# Records shown
================================

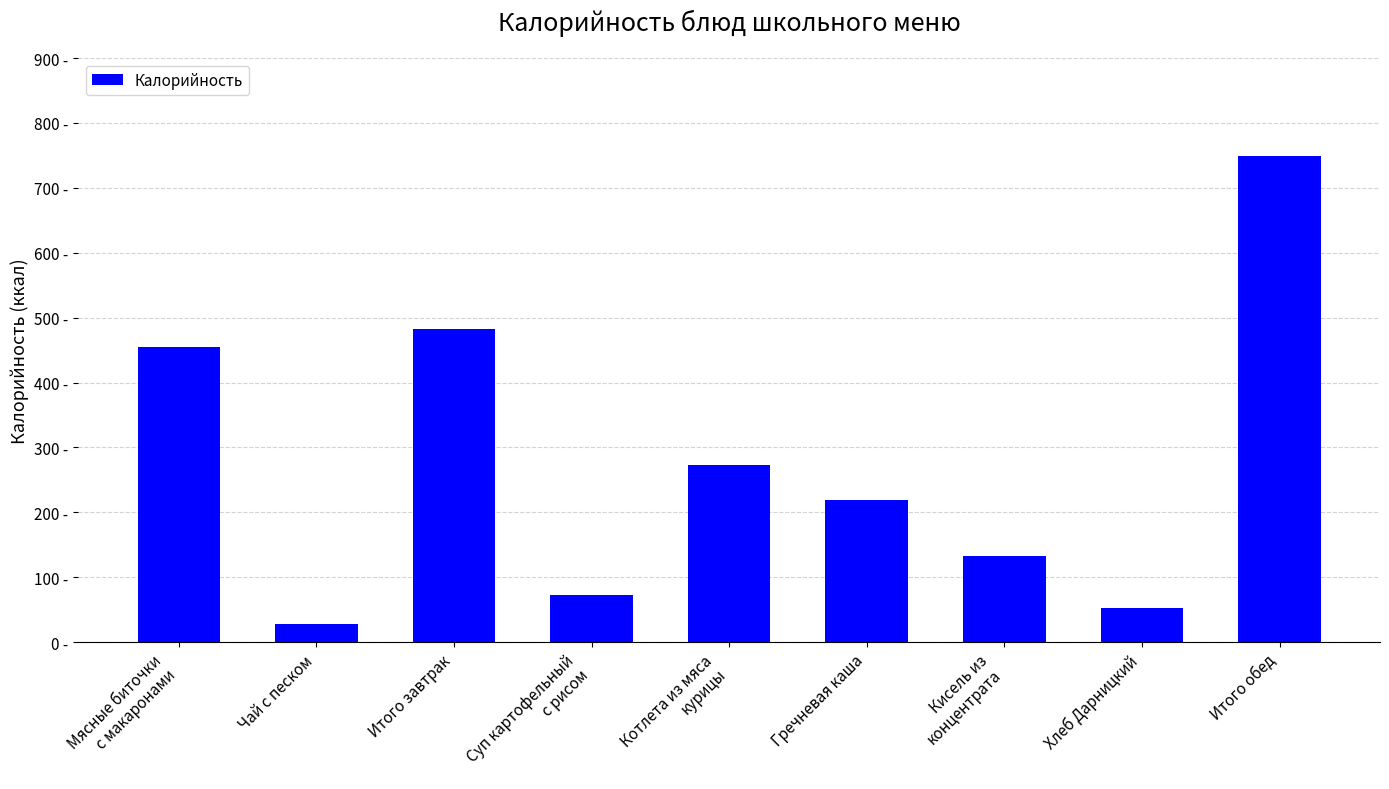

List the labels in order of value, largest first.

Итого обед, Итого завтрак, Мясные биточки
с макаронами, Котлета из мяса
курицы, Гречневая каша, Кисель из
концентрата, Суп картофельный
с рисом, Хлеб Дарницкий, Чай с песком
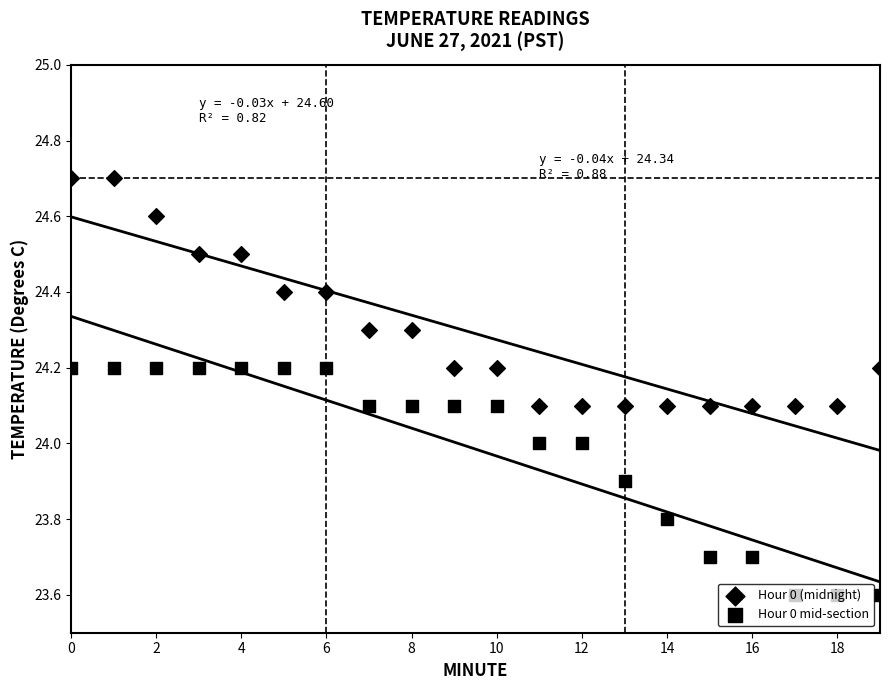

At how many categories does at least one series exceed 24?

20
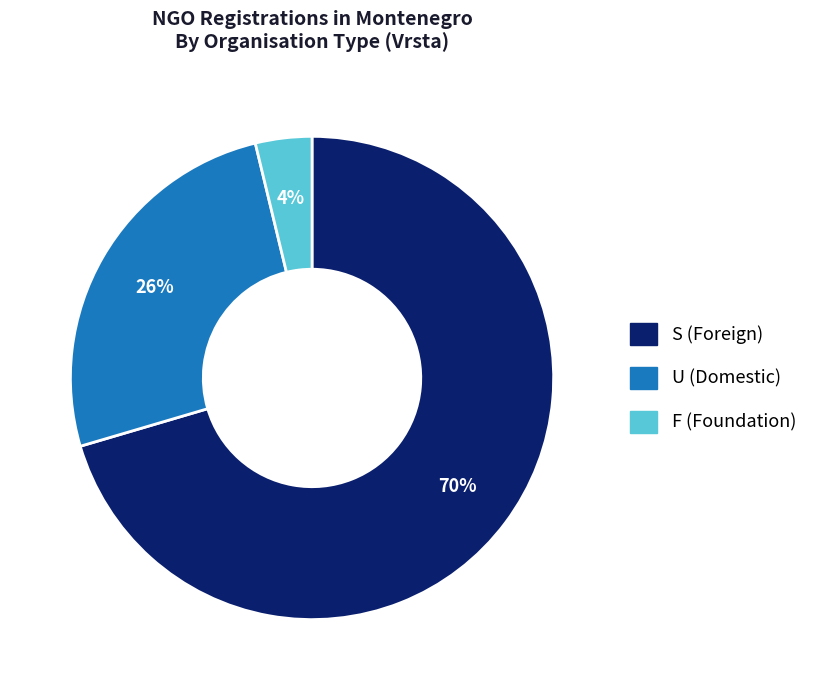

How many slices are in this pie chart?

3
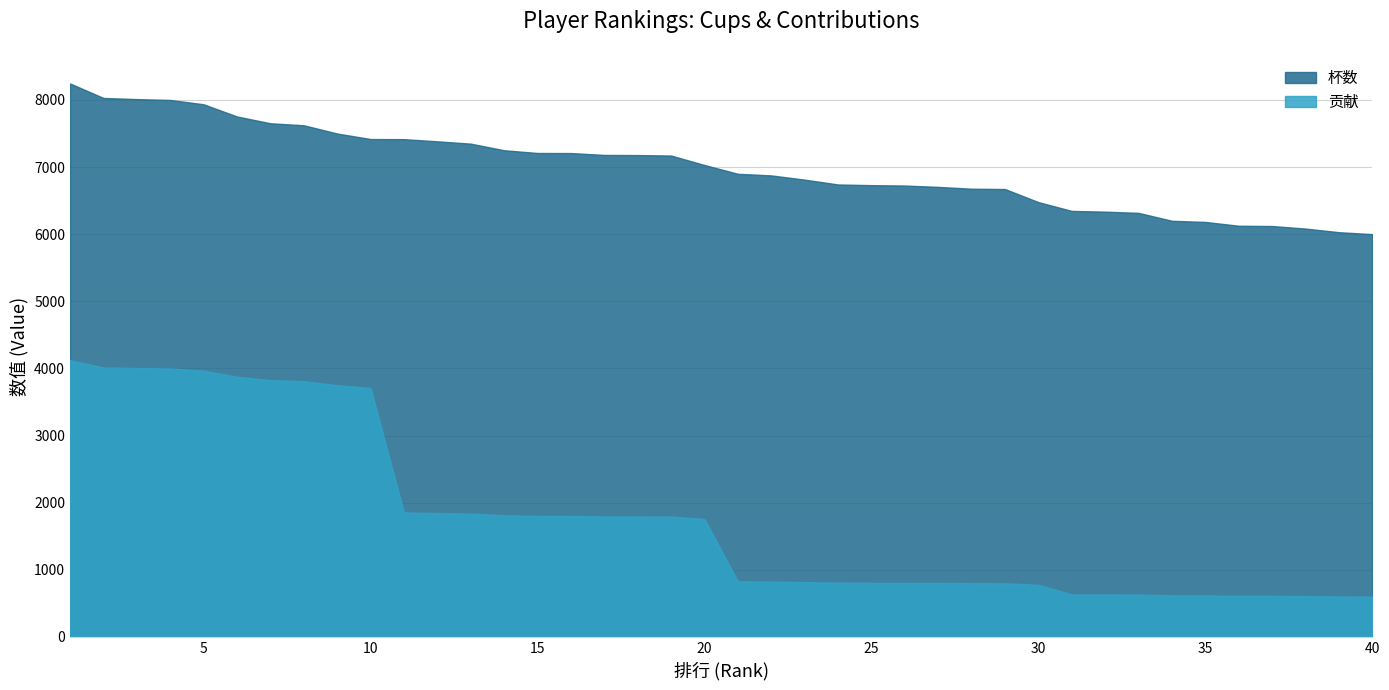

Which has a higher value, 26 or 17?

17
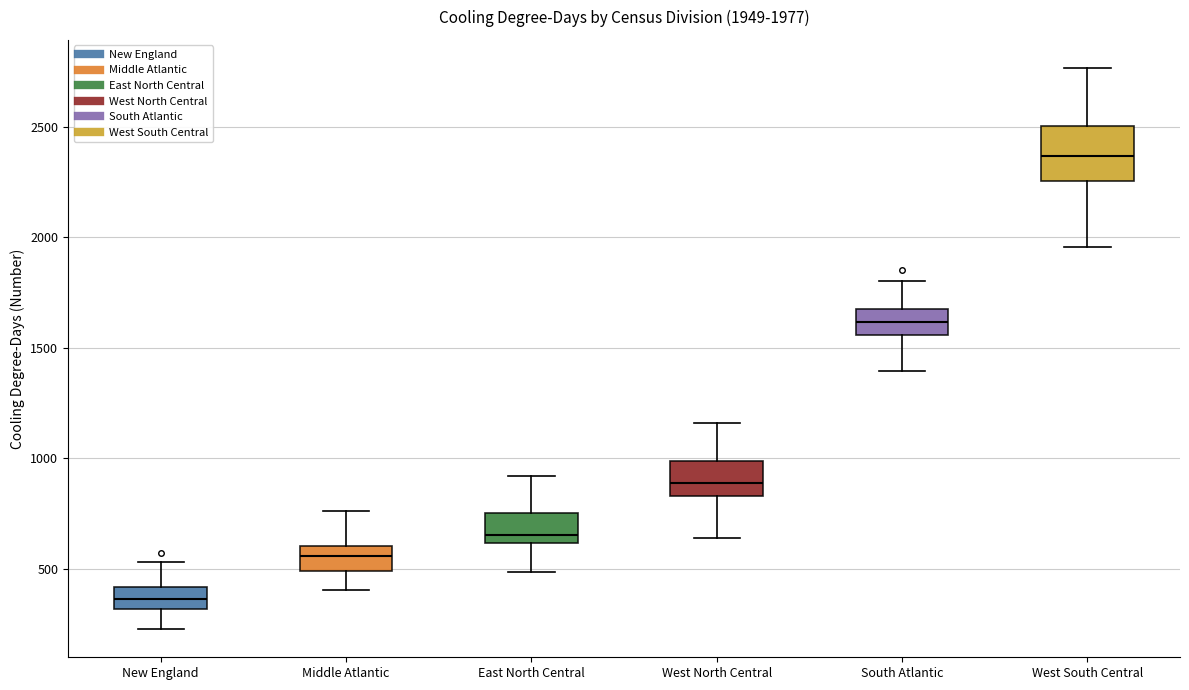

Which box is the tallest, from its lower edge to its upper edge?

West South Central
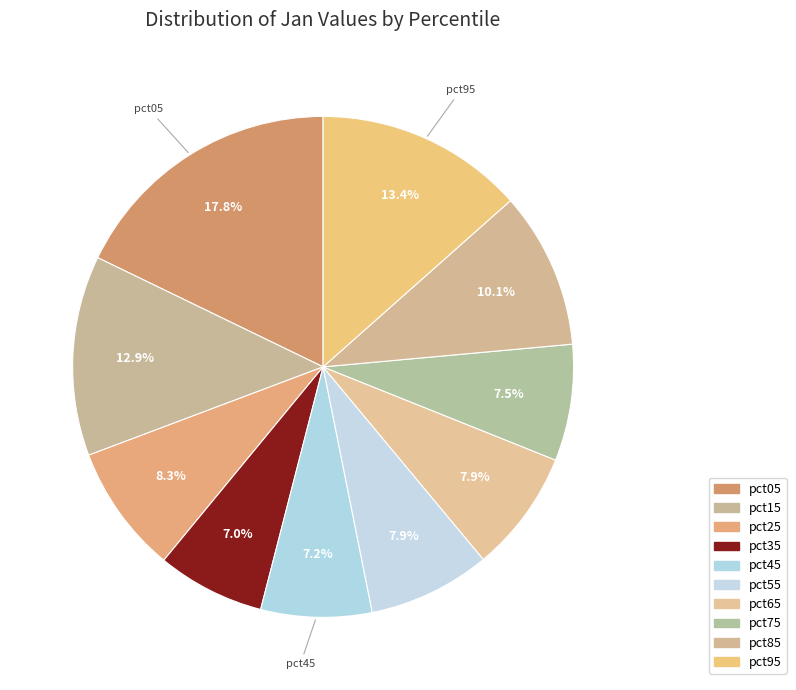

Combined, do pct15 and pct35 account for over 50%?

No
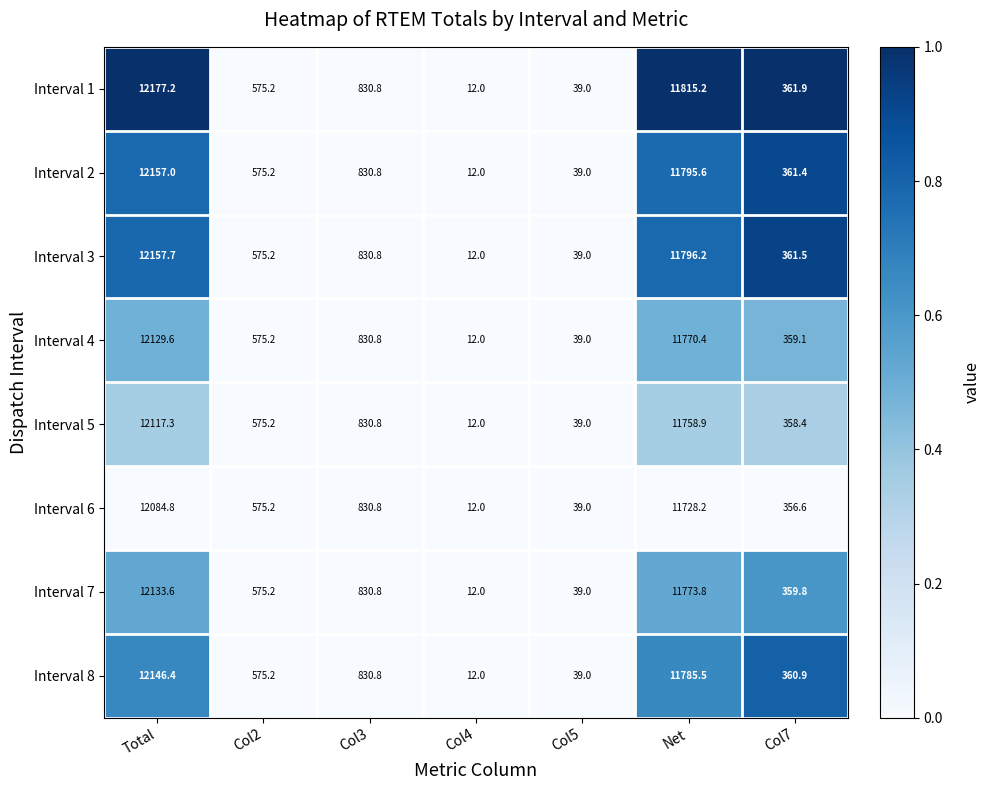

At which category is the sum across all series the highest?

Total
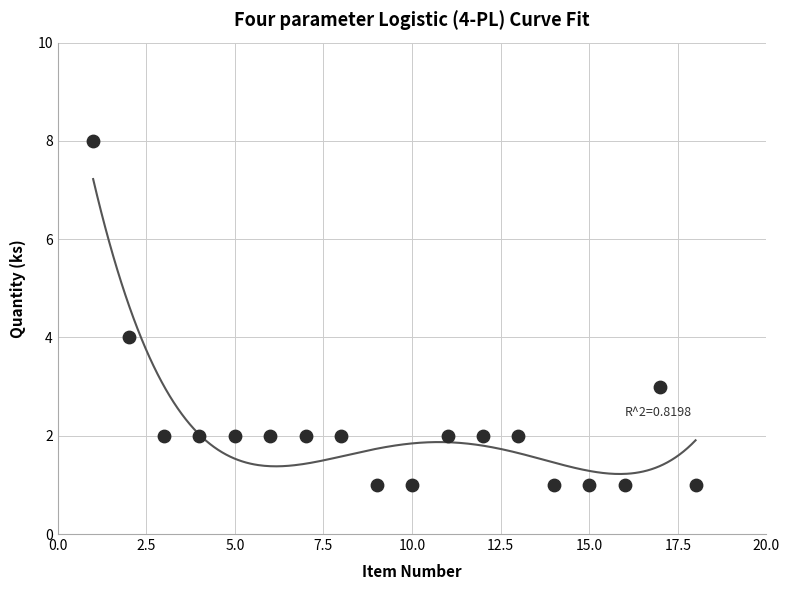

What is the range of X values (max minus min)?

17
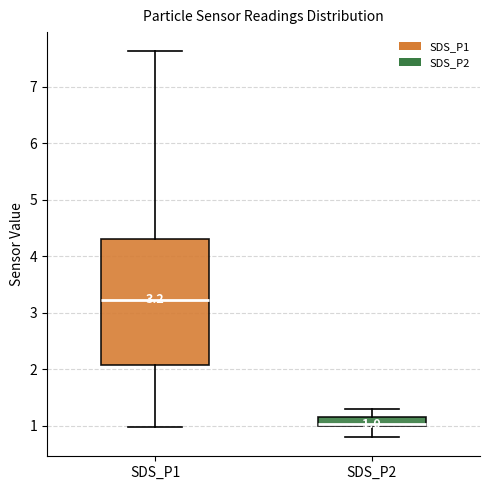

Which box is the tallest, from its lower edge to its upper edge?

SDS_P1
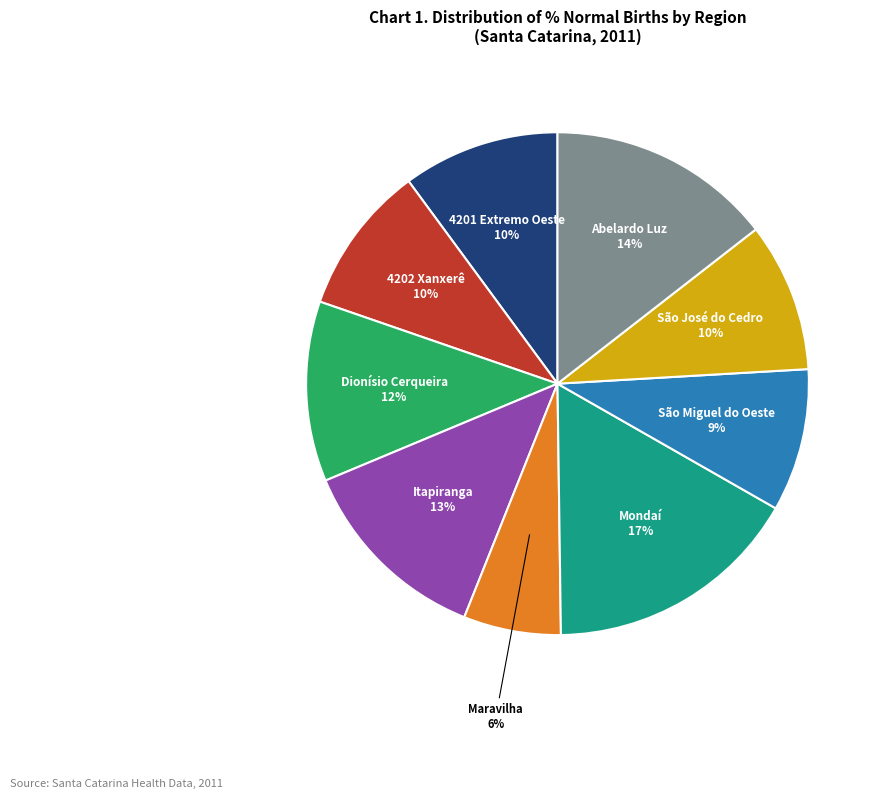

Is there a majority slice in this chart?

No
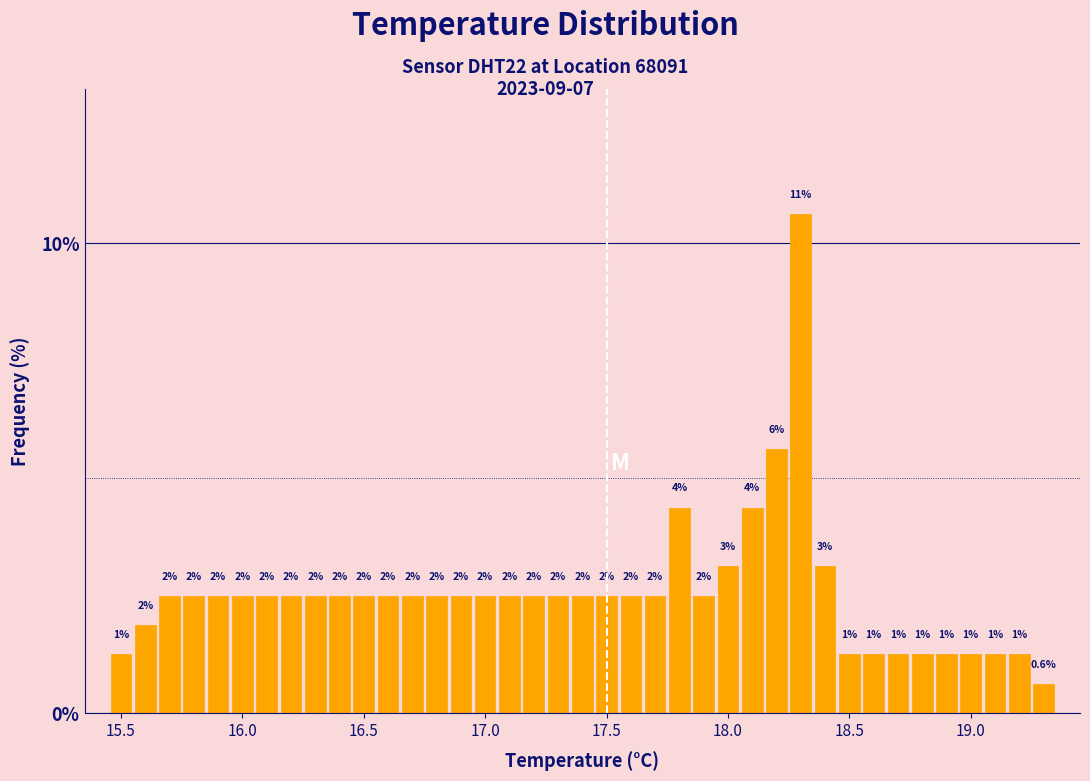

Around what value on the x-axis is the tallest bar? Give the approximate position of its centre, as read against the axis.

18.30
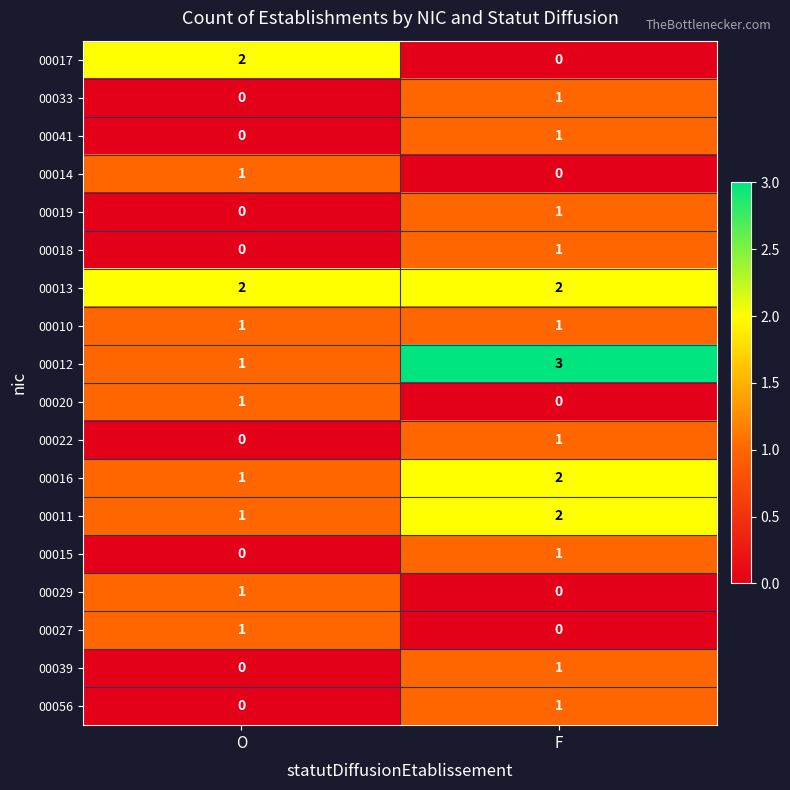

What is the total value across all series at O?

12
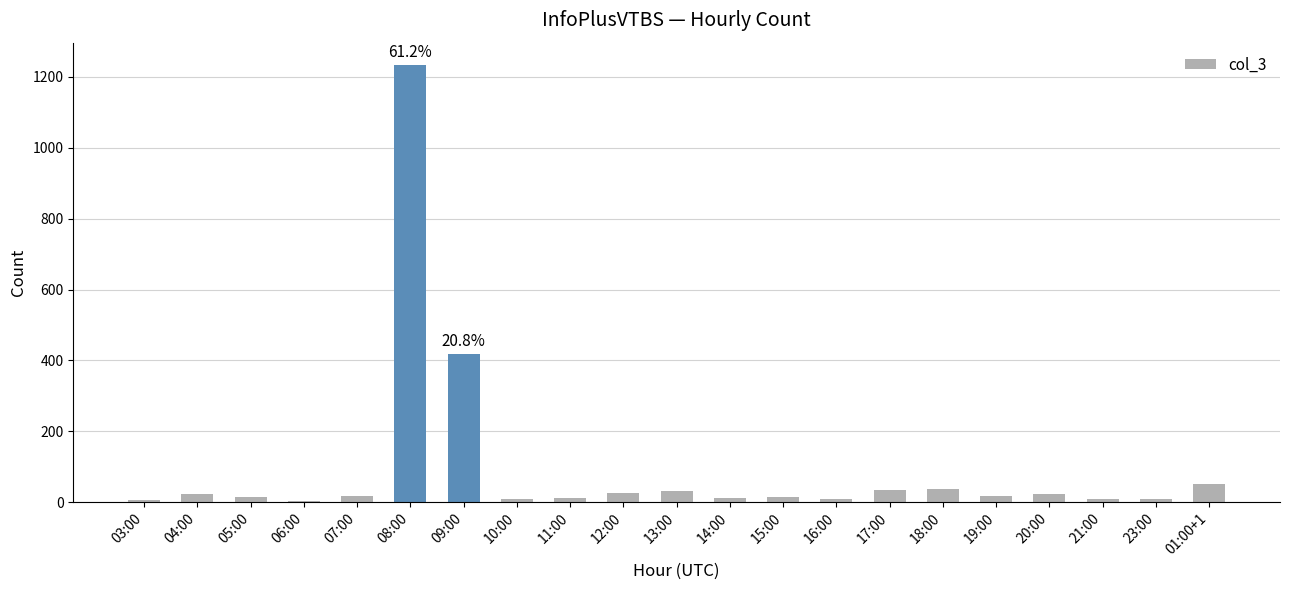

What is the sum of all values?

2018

================================

From the material above, pull out each line containing the string "this" and copy it in full.

# Written answer
How many slices are in this pie chart?
Is there a majority slice in this chart?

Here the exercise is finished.